Die SPD-Politikerin betonte, bereits im Vorfeld des Treffens in Brüssel dafür geworben zu haben, ein solches solidarisches Prinzip anzuwenden. Mitte des Monats hatte sie dem Nachrichtenmagazin "Spiegel" aber noch gesagt, Ziel müsse "eine Verteilung der Ukraine-Geflüchteten innerhalb Europas nach festen Quoten sein".
"Wunsch nach einer verbindlichen Lösung"
Mit Blick auf die ungewisse Dauer des Krieges zeigte sich Faeser skeptisch, dass innerhalb der EU eine freiwillige Basis zur Aufnahme von Flüchtlingen ausreiche: "Ich glaube, dass es irgendwann verbindlicher werden muss. Deswegen habe ich auch heute für Verbindlichkeit geworben", sagte sie. Das hätten aber nicht alle so gesehen. "Je mehr Flüchtlinge kommen, desto größer wird der Wunsch nach einer verbindlichen Lösung."

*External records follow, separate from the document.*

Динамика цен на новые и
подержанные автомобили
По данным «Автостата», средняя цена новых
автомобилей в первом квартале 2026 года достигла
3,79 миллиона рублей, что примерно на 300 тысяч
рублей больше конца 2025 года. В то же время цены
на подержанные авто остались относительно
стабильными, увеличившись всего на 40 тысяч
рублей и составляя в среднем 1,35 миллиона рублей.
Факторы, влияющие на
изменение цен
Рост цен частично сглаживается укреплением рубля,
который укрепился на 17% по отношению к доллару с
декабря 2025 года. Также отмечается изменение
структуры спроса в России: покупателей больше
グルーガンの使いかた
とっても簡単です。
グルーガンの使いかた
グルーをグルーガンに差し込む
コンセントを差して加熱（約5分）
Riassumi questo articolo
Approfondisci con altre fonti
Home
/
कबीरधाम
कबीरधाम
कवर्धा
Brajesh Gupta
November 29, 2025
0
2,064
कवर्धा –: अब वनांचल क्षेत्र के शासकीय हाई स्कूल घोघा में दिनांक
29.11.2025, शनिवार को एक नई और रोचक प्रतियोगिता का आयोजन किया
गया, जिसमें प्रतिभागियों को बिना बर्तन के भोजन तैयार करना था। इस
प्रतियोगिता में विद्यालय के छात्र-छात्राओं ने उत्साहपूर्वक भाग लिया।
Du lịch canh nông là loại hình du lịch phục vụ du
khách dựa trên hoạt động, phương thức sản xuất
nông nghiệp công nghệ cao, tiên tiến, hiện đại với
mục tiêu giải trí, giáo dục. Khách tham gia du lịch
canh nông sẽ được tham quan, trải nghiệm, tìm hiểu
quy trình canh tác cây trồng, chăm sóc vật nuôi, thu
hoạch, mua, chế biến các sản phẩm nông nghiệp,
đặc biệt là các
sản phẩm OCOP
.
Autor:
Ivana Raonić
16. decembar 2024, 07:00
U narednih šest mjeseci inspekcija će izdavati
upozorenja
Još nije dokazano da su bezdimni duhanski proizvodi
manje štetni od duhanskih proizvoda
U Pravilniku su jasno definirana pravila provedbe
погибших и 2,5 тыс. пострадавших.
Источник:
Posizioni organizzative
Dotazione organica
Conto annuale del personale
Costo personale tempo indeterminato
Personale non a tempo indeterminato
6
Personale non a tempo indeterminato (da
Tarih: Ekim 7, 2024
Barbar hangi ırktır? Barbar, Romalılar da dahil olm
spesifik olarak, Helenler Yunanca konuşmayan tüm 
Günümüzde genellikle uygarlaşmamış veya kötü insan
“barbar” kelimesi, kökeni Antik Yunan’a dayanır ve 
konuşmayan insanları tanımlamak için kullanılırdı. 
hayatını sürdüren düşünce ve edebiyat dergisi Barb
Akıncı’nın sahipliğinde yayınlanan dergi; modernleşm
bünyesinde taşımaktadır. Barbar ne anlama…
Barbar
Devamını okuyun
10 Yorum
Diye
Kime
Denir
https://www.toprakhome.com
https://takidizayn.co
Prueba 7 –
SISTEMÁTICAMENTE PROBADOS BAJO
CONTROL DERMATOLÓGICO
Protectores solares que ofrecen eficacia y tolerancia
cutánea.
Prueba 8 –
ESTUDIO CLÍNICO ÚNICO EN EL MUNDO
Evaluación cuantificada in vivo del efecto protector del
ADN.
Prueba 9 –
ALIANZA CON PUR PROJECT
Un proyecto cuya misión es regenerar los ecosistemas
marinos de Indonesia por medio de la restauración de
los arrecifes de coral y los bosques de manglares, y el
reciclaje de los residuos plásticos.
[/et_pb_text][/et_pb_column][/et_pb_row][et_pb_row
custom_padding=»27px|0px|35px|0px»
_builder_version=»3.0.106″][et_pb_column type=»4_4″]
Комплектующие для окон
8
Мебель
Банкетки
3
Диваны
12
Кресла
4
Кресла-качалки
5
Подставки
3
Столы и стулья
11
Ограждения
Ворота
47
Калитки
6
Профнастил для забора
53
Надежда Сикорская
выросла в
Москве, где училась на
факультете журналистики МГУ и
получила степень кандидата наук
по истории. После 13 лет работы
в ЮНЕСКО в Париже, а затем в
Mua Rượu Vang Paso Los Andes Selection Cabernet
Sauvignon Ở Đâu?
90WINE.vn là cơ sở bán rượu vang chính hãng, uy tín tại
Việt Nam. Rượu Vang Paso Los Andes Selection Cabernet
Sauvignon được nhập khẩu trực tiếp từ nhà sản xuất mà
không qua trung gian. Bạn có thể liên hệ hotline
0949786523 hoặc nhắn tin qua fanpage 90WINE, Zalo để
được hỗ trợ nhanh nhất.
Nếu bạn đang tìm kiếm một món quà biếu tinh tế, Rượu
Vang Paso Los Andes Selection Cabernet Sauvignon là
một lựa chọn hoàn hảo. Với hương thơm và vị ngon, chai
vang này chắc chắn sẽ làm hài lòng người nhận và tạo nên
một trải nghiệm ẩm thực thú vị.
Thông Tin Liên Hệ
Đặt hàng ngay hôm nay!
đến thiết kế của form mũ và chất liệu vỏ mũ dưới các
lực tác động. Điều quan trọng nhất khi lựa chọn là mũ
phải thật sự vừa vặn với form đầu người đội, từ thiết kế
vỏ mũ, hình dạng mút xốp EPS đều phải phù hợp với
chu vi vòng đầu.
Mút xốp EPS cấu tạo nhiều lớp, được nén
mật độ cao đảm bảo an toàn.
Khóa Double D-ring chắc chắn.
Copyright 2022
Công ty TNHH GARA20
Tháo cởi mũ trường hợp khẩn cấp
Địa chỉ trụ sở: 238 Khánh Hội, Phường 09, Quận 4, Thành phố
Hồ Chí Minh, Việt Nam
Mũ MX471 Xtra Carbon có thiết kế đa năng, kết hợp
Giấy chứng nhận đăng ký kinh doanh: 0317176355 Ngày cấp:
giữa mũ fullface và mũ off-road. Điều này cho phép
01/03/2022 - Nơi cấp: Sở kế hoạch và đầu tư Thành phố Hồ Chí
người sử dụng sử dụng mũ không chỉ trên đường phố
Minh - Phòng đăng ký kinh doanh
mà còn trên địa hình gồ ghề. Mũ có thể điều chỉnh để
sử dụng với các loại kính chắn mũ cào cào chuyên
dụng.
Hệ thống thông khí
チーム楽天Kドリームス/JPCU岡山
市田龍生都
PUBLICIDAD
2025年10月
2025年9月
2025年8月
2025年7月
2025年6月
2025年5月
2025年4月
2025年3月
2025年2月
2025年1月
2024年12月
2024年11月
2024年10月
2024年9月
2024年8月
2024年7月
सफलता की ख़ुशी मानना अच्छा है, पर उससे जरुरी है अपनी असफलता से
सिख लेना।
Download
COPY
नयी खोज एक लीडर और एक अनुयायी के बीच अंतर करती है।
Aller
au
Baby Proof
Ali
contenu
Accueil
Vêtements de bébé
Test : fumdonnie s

Faeser stellte in den tagesthemen klar, dass sie weiter bilateral verhandeln will. Sie verwies in diesem Zusammenhang auf Gespräche mit den Regierungen in Paris und Warschau. So habe man gemeinsam Busse organisiert, um die Menschen aus der Ukraine von Polen aus in die Nachbarländer zu bringen. "Die Polen habe sich dafür nochmals bei sehr bedankt", sagte Faeser. Sie wolle in diesem Sinne weiter pragmatisch handeln. Worum es jetzt vor allen Dingen ginge, sei die Anrainerstaaten auch finanziell zu unterstützen. Diese würden eine große Last tragen.
Die EU-Kommission hat deshalb einen Zehn-Punkte-Plan vorgelegt, womit sie die Mitgliedsstaaten stärker unterstützen will. EU-Innenkommissarin Ylva Johansson versprach dafür insgesamt 17 Milliarden Euro aus EU-Fonds umzuleiten. Auch das sehr stark belastete Nicht-EU-Land Moldau soll davon profitieren.
Seit Beginn Krieges Ende Februar haben nach UN-Angaben bereits mehr als 3,86 Millionen Menschen die Ukraine verlassen. Mehr als zwei Millionen dieser Kriegsflüchtlinge sind in Polen angekommen, in Deutschland sind bisher 272.338 Flüchtlinge registriert worden. Da es keine festen Grenzkontrollen gibt, dürfte die Zahl der Geflüchteten in Deutschland allerdings tatsächlich deutlich höher liegen. Anfang März haben die EU-Staaten entschieden, allen Ukrainern schnell und unbürokratisch Schutz zu bieten.
Darin erinnerte Bundeskanzler Olaf Scholz nun die anderen EU-Staaten. Bisher seien viele Schutzsuchende vor allem in den an die Ukraine grenzenden Ländern und auch in Deutschland angekommen, sagte er. Jetzt müsse es aber darum gehen, dass auch andere Länder einen Teil der Menschen aufnähmen, die nicht genau wüssten, wo sie hingehen sollten. Polen und Deutschland hätten hier gemeinsam Initiative ergriffen.
Schwedens Ministerpräsidentin Magdalena Anderson, die in Berlin Besuch war, erklärte, ihr Land werde nicht erneut eines der wichtigsten Aufnahmeländer für Kriegsflüchtlinge werden. 2015 haben man zwölf Prozent der Flüchtlinge in der EU übernommen. "Das können wir in diesem Ausmaß nicht noch einmal tun", fügte sie mit Blick auf die Ukraine-Flüchtlinge hinzu.
"2015 wiederholt sich nicht"
Während der großen Fluchtbewegung 2015 und 2016 stritten die EU-Staaten über die Aufnahme vieler Menschen. Besonders Polen, Ungarn und Tschechien sperrten sich damals gegen eine Quotenverteilung. Doch angesichts des Krieges in der Ukraine sei diesmal die Stimmung anders, schätzte Bundesinnenministerin Faeser in den tagesthemen nach dem Treffen in Brüssel die Lage ein. "2015 wiederholt sich nicht. Die EU-Staaten arbeiten eng zusammen."